1/ Banks Bounce Back

After slicing to its lowest level since September 2020, the Regional Banks ETF (KRE) quickly recovered and has rallied roughly 9% in the past two days.

Not only are these stocks an excellent indicator to measure risk appetite, but banks represent the most significant industry weighting in small-cap equity indexes.

As you can see, KRE is reclaiming a critical level of former support at the $41.30 level. Additionally, momentum is accelerating higher, reaching its highest level in four months.

As long as this economically sensitive group remains above this support level, it is likely that a tradable low is in. This is also a positive sign for the overall market, as it supports the sector rotation taking place since last week.

2/ A Logical Level for New Leadership

We’ve been alerting investors to what looks like the early stages of a significant rotation out of big-cap tech and into small-cap stocks.

One way to visualize this theme is through the ratio between the iShares Core S&P Small-Cap ETF (IJR) and Large-Cap Technology Sector ETF (XLK):

The ratio violated a critical support level and reached multi-year lows last week. However, buyers immediately stepped in and are trying to reclaim this former support at the 2020 low. This potential failed breakdown could result in a fast move in the opposite direction over the coming weeks.

There’s also a bullish momentum divergence in place as the 14-day relative strength index (RSI) made a higher low despite the lower lows in price.

If IJR/XLK reclaims 0.60, it will be a major data point that supports a healthy rotation into the smaller names and value-oriented areas of the market.

3/ Vietnam Builds a Base

It’s difficult to maintain a bearish outlook for global equities when the riskiest areas of the world are breaking out. We’re talking about emerging and frontier markets.

The Vietnam ETF (VNM) provides an excellent example of this theme:

VNM is printing fresh eight-month highs as it completes a bearish-to-bullish reversal. It’s also registering the highest 14-day relative strength index (RSI) reading since 2020, indicating that the bulls are in control and confirming today’s breakout.

Seeing a frontier market country like Vietnam post a major pattern reversal underlines global risk appetite—the type of behavior befitting a bull market.

We imagine that, if VNM holds its breakout, other U.S. and international equity indexes could follow as stock market bears continue to lose ground.
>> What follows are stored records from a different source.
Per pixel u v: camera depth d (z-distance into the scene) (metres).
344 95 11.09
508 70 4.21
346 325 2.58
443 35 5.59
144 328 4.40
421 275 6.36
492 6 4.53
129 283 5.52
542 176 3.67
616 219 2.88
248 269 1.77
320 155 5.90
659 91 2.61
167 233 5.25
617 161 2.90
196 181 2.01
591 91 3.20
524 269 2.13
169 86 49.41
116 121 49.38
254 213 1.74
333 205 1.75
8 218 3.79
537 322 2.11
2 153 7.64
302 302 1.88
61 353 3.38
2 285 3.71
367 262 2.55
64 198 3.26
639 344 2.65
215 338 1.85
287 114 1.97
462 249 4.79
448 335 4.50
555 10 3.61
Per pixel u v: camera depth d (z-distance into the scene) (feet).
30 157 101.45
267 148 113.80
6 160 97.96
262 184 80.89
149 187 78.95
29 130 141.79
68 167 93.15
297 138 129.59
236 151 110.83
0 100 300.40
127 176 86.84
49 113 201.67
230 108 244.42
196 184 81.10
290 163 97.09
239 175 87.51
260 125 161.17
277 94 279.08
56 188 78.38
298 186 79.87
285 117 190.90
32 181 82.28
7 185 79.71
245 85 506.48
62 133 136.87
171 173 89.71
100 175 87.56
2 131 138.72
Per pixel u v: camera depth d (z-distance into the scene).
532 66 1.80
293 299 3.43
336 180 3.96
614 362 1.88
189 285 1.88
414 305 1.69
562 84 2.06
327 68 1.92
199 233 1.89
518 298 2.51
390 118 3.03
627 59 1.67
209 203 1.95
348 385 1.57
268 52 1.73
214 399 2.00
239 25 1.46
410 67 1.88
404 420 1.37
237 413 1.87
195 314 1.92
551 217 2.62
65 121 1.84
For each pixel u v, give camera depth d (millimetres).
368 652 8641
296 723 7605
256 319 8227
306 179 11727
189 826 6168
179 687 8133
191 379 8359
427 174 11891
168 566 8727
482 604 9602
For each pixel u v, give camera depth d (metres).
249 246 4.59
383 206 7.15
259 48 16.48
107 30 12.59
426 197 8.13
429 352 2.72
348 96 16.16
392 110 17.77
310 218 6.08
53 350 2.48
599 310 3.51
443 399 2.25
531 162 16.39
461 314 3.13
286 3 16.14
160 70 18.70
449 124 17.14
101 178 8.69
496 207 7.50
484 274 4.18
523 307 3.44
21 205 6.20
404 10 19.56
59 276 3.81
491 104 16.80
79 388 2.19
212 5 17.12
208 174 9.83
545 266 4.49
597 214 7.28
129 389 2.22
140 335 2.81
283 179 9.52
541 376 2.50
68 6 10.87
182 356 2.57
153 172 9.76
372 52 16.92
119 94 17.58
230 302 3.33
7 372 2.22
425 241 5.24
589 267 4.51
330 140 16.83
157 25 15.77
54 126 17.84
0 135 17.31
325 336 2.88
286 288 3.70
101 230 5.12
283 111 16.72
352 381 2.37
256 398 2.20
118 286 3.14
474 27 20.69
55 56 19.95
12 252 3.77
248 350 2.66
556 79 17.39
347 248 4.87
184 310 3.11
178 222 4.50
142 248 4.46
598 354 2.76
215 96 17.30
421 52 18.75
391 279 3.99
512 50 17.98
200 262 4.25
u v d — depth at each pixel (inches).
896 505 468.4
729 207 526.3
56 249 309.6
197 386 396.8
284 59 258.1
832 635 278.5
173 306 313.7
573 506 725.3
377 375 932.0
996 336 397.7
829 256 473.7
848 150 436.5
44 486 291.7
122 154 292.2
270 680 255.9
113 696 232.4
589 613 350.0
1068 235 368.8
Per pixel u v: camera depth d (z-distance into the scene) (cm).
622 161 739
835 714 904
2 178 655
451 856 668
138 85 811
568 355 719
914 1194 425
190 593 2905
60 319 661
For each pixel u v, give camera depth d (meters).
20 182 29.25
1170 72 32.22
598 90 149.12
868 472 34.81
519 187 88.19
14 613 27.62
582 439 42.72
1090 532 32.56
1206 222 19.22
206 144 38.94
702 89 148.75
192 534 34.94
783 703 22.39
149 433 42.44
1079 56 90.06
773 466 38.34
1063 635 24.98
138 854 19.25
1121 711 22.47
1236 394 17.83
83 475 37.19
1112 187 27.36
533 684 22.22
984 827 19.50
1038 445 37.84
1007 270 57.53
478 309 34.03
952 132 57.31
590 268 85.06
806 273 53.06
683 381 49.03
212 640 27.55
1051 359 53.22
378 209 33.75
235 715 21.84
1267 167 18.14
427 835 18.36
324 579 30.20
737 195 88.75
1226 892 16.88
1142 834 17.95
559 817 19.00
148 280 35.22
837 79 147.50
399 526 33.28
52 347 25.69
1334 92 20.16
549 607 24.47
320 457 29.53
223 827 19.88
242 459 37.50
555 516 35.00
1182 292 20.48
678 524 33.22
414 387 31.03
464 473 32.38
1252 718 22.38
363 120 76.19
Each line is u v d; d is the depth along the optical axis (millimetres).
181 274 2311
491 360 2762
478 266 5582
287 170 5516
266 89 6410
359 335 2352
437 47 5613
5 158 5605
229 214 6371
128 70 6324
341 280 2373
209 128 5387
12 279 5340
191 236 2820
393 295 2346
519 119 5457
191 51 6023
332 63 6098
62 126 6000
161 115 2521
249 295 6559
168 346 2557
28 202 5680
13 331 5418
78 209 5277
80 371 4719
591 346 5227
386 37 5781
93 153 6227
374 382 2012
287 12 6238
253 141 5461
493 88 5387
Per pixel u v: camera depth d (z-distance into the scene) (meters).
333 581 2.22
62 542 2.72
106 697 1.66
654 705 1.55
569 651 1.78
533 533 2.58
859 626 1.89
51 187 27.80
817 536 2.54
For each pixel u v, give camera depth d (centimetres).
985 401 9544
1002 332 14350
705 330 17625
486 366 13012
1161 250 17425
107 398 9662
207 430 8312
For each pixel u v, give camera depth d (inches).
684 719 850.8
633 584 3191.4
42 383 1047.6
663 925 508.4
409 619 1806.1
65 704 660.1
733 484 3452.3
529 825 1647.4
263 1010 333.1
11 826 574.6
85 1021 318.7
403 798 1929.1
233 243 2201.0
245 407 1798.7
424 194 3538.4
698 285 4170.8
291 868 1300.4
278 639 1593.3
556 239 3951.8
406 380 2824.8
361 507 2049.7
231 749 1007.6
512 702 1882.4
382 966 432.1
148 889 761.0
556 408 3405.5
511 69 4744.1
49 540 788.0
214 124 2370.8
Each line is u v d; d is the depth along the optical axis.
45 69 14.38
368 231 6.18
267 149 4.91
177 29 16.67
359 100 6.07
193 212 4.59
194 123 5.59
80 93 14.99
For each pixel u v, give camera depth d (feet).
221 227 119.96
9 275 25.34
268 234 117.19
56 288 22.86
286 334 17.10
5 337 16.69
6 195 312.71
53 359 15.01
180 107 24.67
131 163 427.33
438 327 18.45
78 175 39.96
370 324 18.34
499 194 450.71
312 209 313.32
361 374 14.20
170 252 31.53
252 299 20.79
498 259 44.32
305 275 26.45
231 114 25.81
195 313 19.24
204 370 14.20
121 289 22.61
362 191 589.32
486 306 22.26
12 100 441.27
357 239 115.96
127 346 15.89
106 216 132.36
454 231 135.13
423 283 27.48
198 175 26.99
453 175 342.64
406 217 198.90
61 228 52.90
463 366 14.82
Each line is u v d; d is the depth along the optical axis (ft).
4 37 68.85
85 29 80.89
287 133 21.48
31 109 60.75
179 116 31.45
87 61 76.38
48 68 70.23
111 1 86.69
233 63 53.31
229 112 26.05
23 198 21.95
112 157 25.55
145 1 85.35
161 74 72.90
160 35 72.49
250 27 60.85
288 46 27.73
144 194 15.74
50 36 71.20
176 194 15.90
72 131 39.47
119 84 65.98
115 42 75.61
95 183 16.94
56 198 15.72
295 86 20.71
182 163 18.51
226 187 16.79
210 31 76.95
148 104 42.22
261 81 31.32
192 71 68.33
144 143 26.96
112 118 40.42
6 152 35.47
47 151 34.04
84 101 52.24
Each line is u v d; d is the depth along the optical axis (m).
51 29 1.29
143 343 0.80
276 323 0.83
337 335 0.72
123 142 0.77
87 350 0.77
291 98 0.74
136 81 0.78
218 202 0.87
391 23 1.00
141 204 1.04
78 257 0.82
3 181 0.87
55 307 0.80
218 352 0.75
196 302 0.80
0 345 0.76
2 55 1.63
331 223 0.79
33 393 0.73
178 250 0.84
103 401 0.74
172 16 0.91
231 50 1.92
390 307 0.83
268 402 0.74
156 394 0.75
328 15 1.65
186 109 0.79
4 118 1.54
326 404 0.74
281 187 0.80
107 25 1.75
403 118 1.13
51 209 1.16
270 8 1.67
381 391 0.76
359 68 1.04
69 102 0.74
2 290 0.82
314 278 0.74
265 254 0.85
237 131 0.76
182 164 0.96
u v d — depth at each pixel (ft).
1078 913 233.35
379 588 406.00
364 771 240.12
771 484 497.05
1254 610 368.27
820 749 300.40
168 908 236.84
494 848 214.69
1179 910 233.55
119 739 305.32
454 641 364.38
4/ Investors Prefer Emerging Market Bonds

International credit spreads are contracting.

If investors prefer emerging market bonds over risk-free U.S. Treasuries, global equity markets must be healthy. That includes the S&P 500 and domestic equities.

Check out the Emerging Bond ETF (EMB) vs. the U.S. Treasuries ETF (IEF) ratio overlaid with the S&P 500 ETF (SPY):

We use the EMB/IEF ratio to measure international credit spreads. The outperformance of EMB since early April highlights a risk-seeking behavior associated with bull markets. So it isn’t surprising SPY is challenging its August 2022 highs. 

We could witness those former highs falling to the wayside if participation broadens into small caps and value-oriented stocks. It appears that international equities are leaning in that direction—up and to the left. And so are emerging market bonds.